I looked around. We were in Spain, a fairly new yet vibrant democracy, in Barcelona, one of the wealthiest cities in one of the wealthiest provinces in Europe, a city whose biggest challenge in recent years has been contending with mass tourism. The comparison with South Africa under apartheid seemed morally outrageous, and I told him so. “We’re not talking about social disparities, we’re talking about political obstacles on legitimate issues,” he answered. Outside, banners with yellow ribbons reading, “Free the Political Prisoners” were hung from the facades of public buildings.

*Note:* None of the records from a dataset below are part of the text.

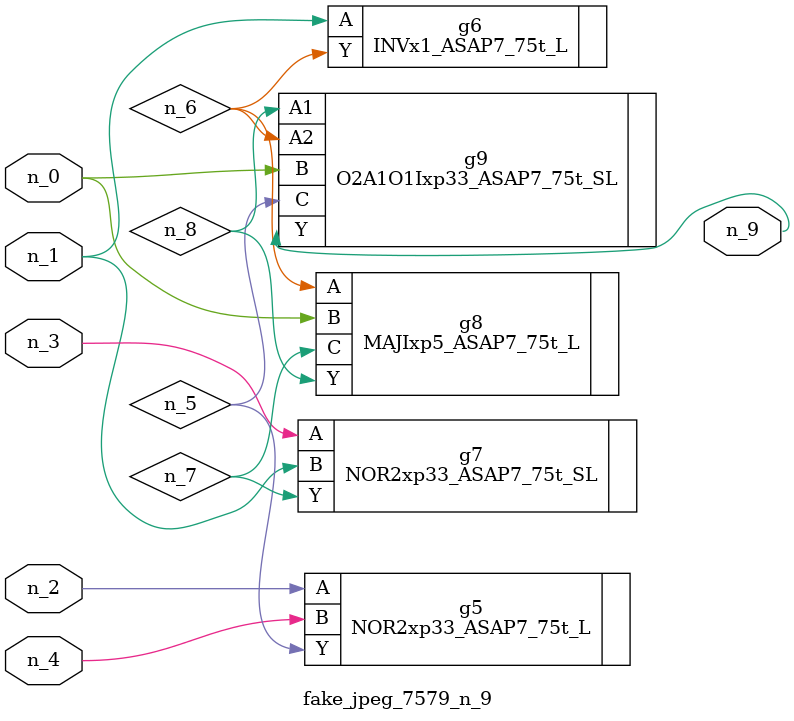
<source format=v>
module fake_jpeg_7579_n_9 (n_3, n_2, n_1, n_0, n_4, n_9);

input n_3;
input n_2;
input n_1;
input n_0;
input n_4;

output n_9;

wire n_8;
wire n_6;
wire n_5;
wire n_7;

NOR2xp33_ASAP7_75t_L g5 ( 
.A(n_2),
.B(n_4),
.Y(n_5)
);

INVx1_ASAP7_75t_L g6 ( 
.A(n_1),
.Y(n_6)
);

NOR2xp33_ASAP7_75t_SL g7 ( 
.A(n_3),
.B(n_1),
.Y(n_7)
);

MAJIxp5_ASAP7_75t_L g8 ( 
.A(n_6),
.B(n_0),
.C(n_7),
.Y(n_8)
);

O2A1O1Ixp33_ASAP7_75t_SL g9 ( 
.A1(n_8),
.A2(n_6),
.B(n_0),
.C(n_5),
.Y(n_9)
);


endmodule
</source>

That many supporters of independence have come to see the jailed leaders as martyrs is a powerful and volatile dynamic in the campaign. Much hinges on whether pro-independence parties gain a majority. Even if they don’t—and new polls this week suggest they might not—the issue won’t be settled, since the independence camp’s sense of outrage and grievance at the central government will not easily die down.
It’s a strange situation. The independence camp won the referendum held on October 1—out of 5.3 million Catalonians, 2.2 million voted, and of them, 90 percent voted “yes,” according to the Catalan government— and yet the referendum also failed. Much to the separatists’ dismay, the European Union, a community of nation-states, not restive provinces, did not bless Catalonia’s declaration of independence. And the Spanish government quickly sent a clear message: Spain was a united country and would not tolerate breakaway regions.
But the images seen around the world of some Spanish police officers beating up voters at polling places made the center-right government of Prime Minister Mariano Rajoy look as repressive, autocratic, and insensitive as the independence camp had long said it was, creating a wave of sympathy—including from Catalans who had previously opposed independence. Catalan politicians may have sold their citizens impossible dreams, but the government in Madrid had offered no counter-narrative besides appealing to the law. It had become a match between utopians and disciplinarians. Spain is not South Africa, nor does it appear to have a Mandela—a leader with the moral authority to propose a political solution acceptable to both sides.